Written under these circumstances, Antigone is a play of ideas. Probably the most important single fact about the years of Pericles and mounting Athenian power is the novelty of political and philosophical ideas, their pervasiveness throughout all levels of the new democratic society, the freedom for all citizens to express them and for all citizens to share in the actions that led from them.

It is not difficult to see, however, why Antigone might have survived while other papyri crumbled to dust.

Its theme is an accessible and eternal one. Should citizens follow their consciences or the laws of the state? Can the rule of law be truly legitimate if it flies in the face of the traditional bonds that hold the state together?

Sophocles' Antigone is the only Greek tragedy to pose a moral and political problem at its core that has meaning for every age, place and people.

"Illustrating the rival claims of the state and the individual conscience, Antigone is an excellent example for the modern social dramatist," said Gang Zi, a Beijing drama critic.

In 1988, Harbin Modern Drama Theatre in Heilongjiang Province produced the tragedy for the first time in China and the production was invited to Athens for the Fourth International Ancient Greece Drama Festival in the same year.

Luo Niansheng (1904-90), professor of Greek Literature from Peking University, who translated many Greek classic dramas into Chinese including Antigone, went to the festival with the theatre.

The Hebei Provincial Hebei Bangzi Theatre also staged the story in 1988 in the form of a Chinese local opera -- Hebei Bangzi.

Last year, the Beijing Hebei Bangzi Theatre staged the production and performed at the 11th International Ancient Greece Drama Festival in Athens.

But it is Beijing's theatre-goers who will now savor the original Greek flavor of the play.

Directed by Niketi Kodouri, this is a powerful and accomplished production. Well-known Greek stage actress Lydia Koniokordu stars as Antigone. She commands the stage with enormous physical and emotional power.

Synopsis of Antigone

Antigone tells the story of a passionate young woman who refuses to submit to earthly authority when it forbids a proper burial for her brother Polynices.

Antigone was the daughter born of the incestuous relationship between Oedipus and his mother, Jocasta. After Oedipus had blinded himself in self-punishment, Antigone and her sister Ismene served as his guides, following him into exile.

When he died, Antigone returned to Thebes, where her brothers Eteocles and Polynices were at war. It was originally agreed the two should govern, but Eteocles, the elder, refused and eventually both were killed in war.

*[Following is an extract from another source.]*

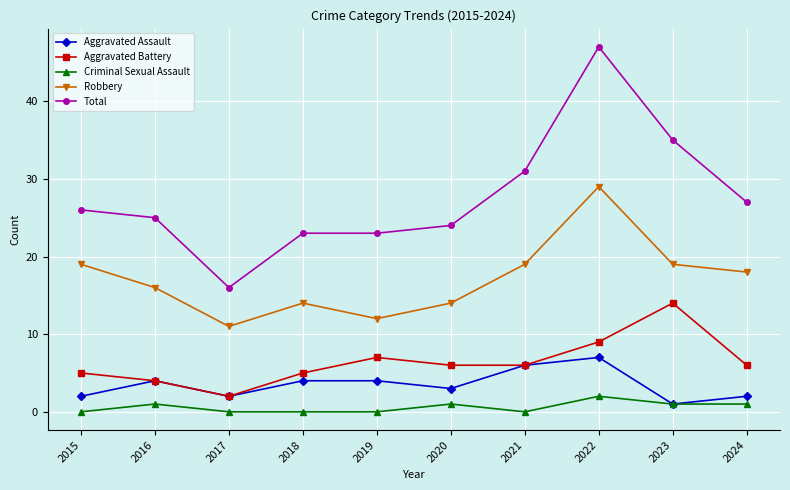

What is the difference between the second highest and minimum values in the Criminal Sexual Assault series?

1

Power then fell to Creon, brother of Jocasta, who became king and ordered Eteocles to be given an honorable burial.

According to Greek belief, the act of burial was necessary for entry into the next world. According to Greek custom, it was granted on the battlefield to the bodies of even the enemies. For Polynices, however, Creon ordered no burial and the Greek equivalent of eternal damnation.

Unwilling to let the body be defiled, Antigone buried him. She was sentenced to be buried alive in a cave -- even though she was betrothed to his son Haemon.

After the blind prophet Tiresias proves that the gods are on Antigone's side, Creon changes his mind -- but too late. He goes first to bury Polynices, but Antigone has already hanged herself. When Creon arrives at the tomb, Haemon attacks him and then kills himself. When the news of their deaths is reported, Creon's wife Eurydice takes her own life.